** INPUT DATA follows **

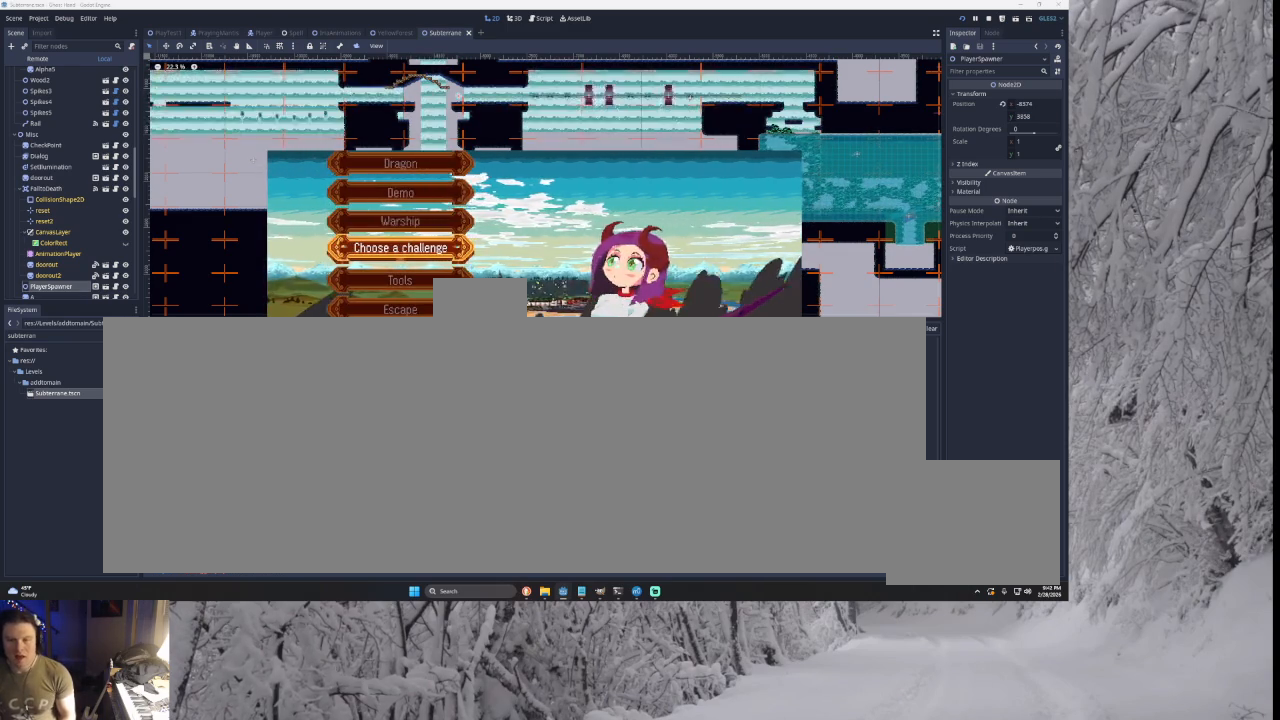
{"buttons": [], "left_stick": "down", "right_stick": "center", "events": [[200, "SQUARE", "down"], [300, "SQUARE", "up"], [433, "left_stick", "down"]]}
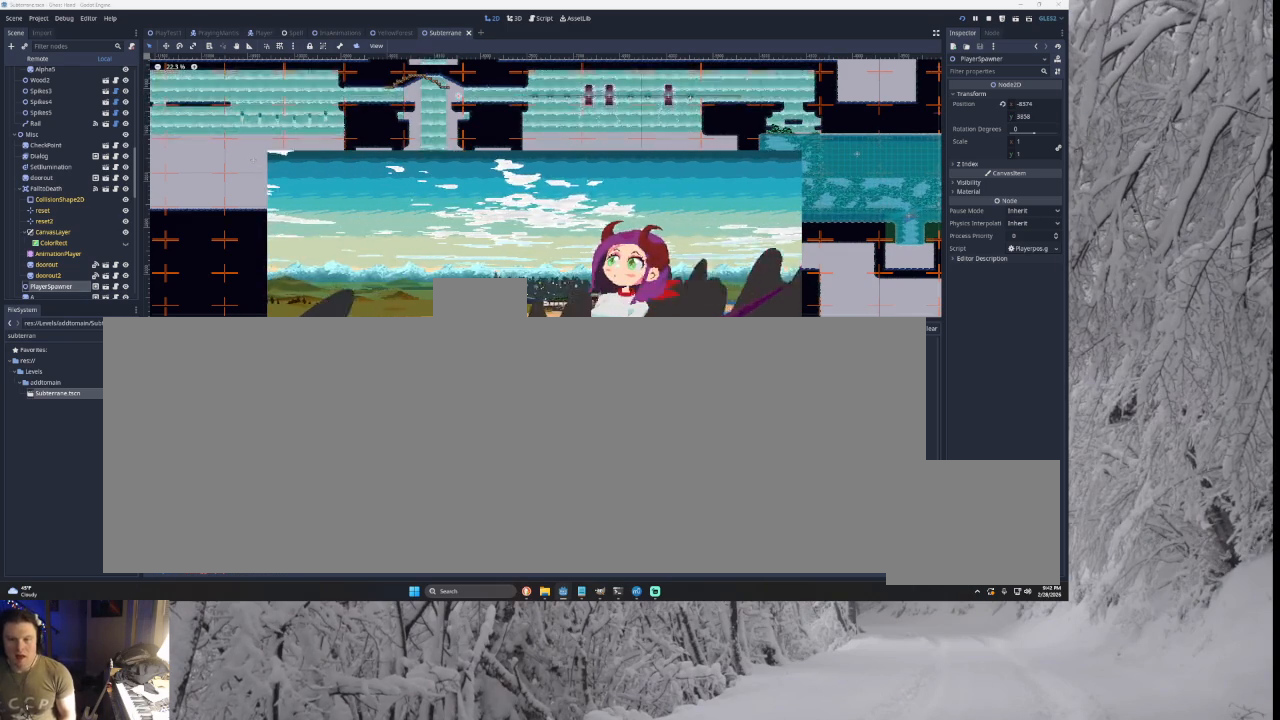
{"buttons": [], "left_stick": "center", "right_stick": "center", "events": [[67, "left_stick", "center"], [333, "left_stick", "up"], [433, "left_stick", "center"]]}
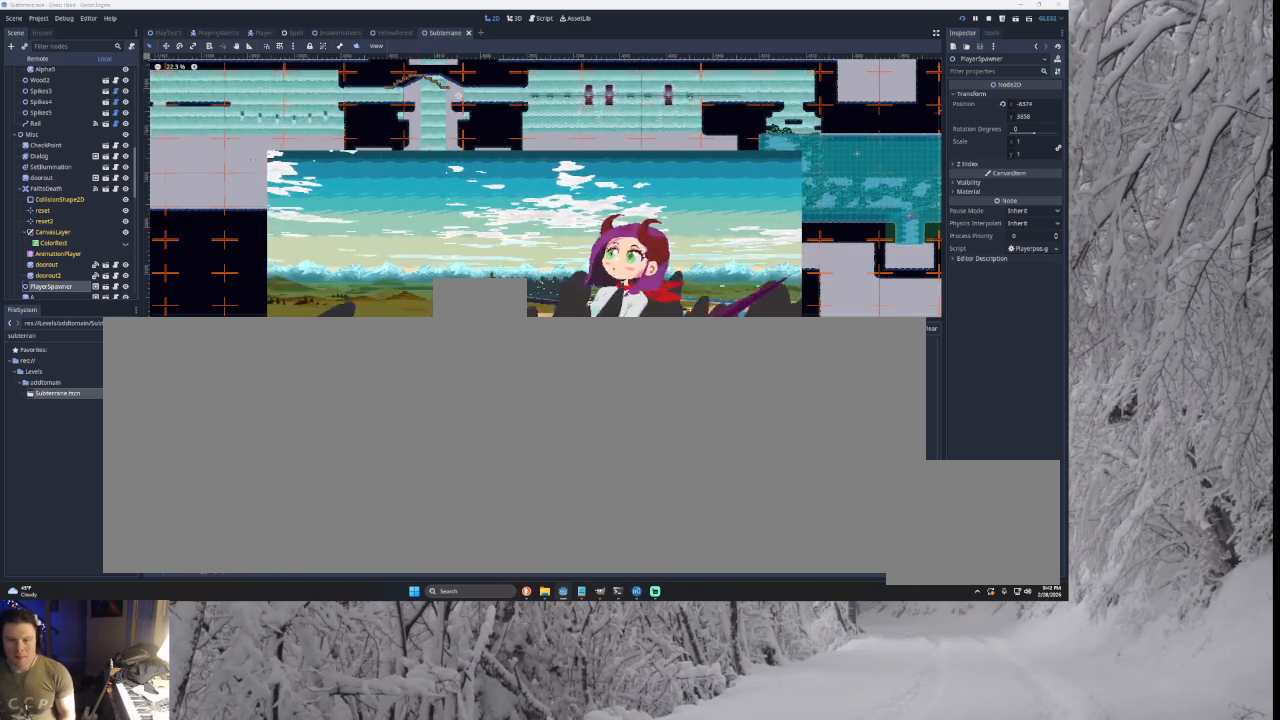
{"buttons": [], "left_stick": "center", "right_stick": "center", "events": [[33, "left_stick", "down"], [167, "left_stick", "center"], [333, "left_stick", "up"], [433, "left_stick", "center"]]}
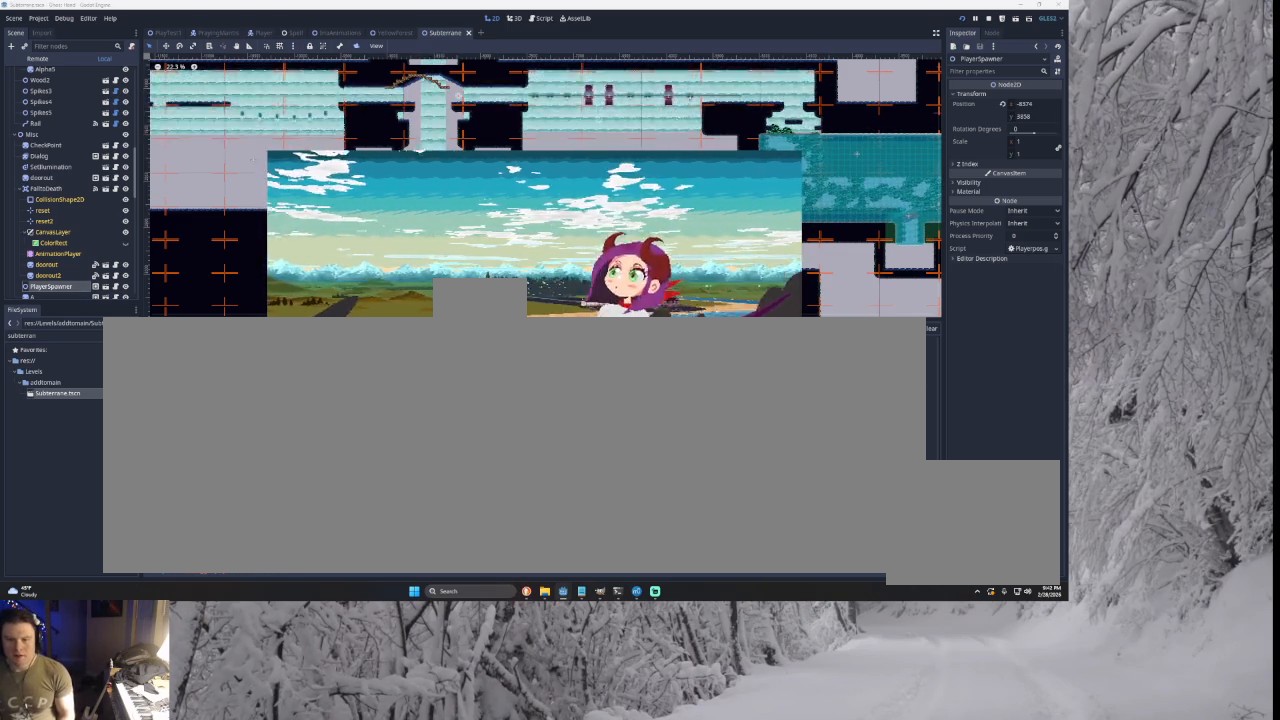
{"buttons": [], "left_stick": "up", "right_stick": "center", "events": [[100, "left_stick", "down"], [200, "left_stick", "center"], [500, "left_stick", "up"]]}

** End of INPUT DATA **

Would you return all of the data above word for word, omitting every picture?

OUTPUT FOR THIS TASK:
{"buttons": [], "left_stick": "down", "right_stick": "center", "events": [[200, "SQUARE", "down"], [300, "SQUARE", "up"], [433, "left_stick", "down"]]}
{"buttons": [], "left_stick": "center", "right_stick": "center", "events": [[67, "left_stick", "center"], [333, "left_stick", "up"], [433, "left_stick", "center"]]}
{"buttons": [], "left_stick": "center", "right_stick": "center", "events": [[33, "left_stick", "down"], [167, "left_stick", "center"], [333, "left_stick", "up"], [433, "left_stick", "center"]]}
{"buttons": [], "left_stick": "up", "right_stick": "center", "events": [[100, "left_stick", "down"], [200, "left_stick", "center"], [500, "left_stick", "up"]]}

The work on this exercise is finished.